# Equipment Survey - neep positive feedback



## nEighter (Nov 24, 2008)

next poll make it in adlib form.. would be fun


----------



## HusqyPro (Aug 3, 2009)

*. What is your sex? Male / female *Male
*2. What is you are? ____ (example 20’s) *27
*3. What is your job title? ___ (Carpenter, Construction, Electrician, Landscaper, etc) *Owner, employee, accountant, CFO, and CEO
*4. Hour spend on the job? ____ (1, 4, 6, 8, 10, 12+) *Too many
*5. What vehicle manufacture you drive to/for work? ____(Example: Ford) *Ford
*6. Do you use a trailer for work?
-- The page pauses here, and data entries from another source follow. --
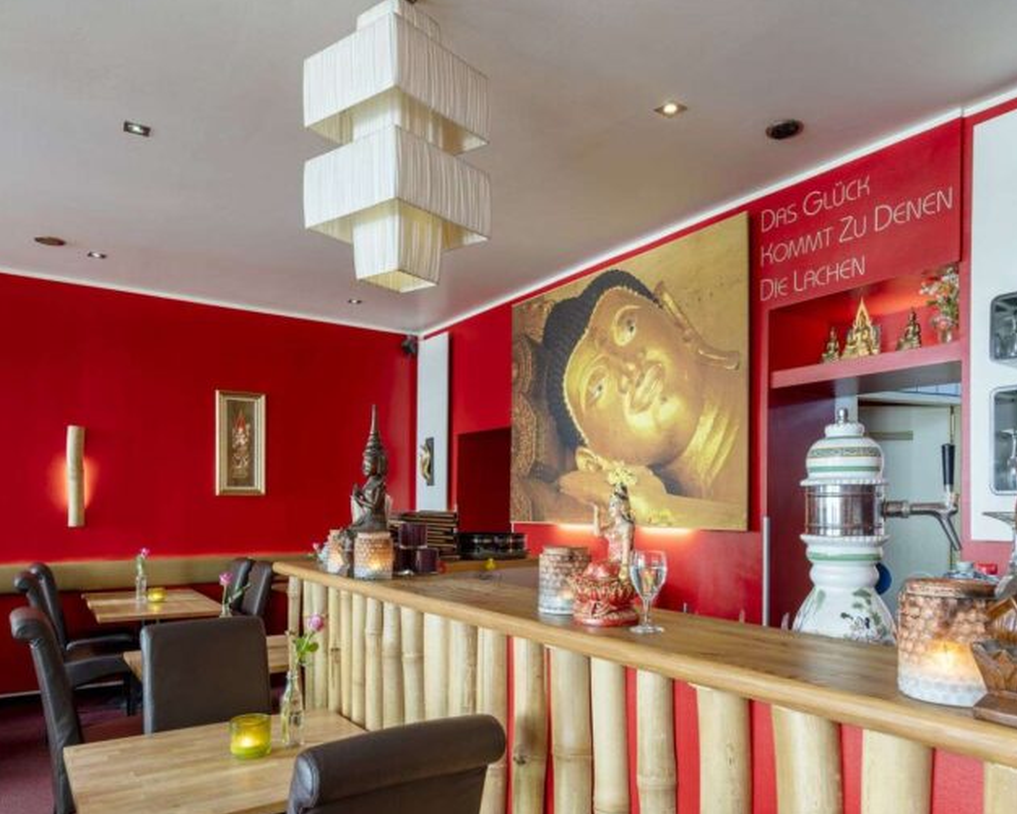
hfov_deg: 70.1
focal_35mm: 24
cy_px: 504
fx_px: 722
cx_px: 564
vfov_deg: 58.1
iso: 100
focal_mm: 16
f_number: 8
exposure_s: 1/6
Yes/no* Yes
*7. If yes, is it a conventional, cargo, fifth wheel trailer? *Bumper pull landscape trailer.
*8. Do you carry your tools in your trailer? Yes/no *Yes
*9. What brand of tools do you own? ___(ex: Makita)* Husqvarna
*10. What brand of power tools do you use on the job? ____(ex: Dewalt)* The same brand I own, Husqvarna
*11. If a brand of power tools were sold in a package, design to fit your line of work. Would you purchase it?* If I could buy every tool Husqy makes for a discount.
*12. If no, then if it was covered in monthly payments and covered by warranty would you reconsider?* Huh?
*13. If there was a trailer built for your line of work. Would you purchase it?* Already have.
*14. If no, why?
15. With technology on the rise and other alternatives for energy, would you consider switching for the new and leaving the old behind? *As long as it isn't heavier. I don't need a 60lb string trimmer that runs on fancy batteries.
*Any comments:* If this is a college graduation project politely but firmly ask for a refund of any money you have spent. They didn't even teach you how to spell or type properly. College should set you up for success, not failure.


----------



## HusqyPro (Aug 3, 2009)

I'm a student too, LCSC, it's crazy how lax they are. It's like some professors have just given up.


----------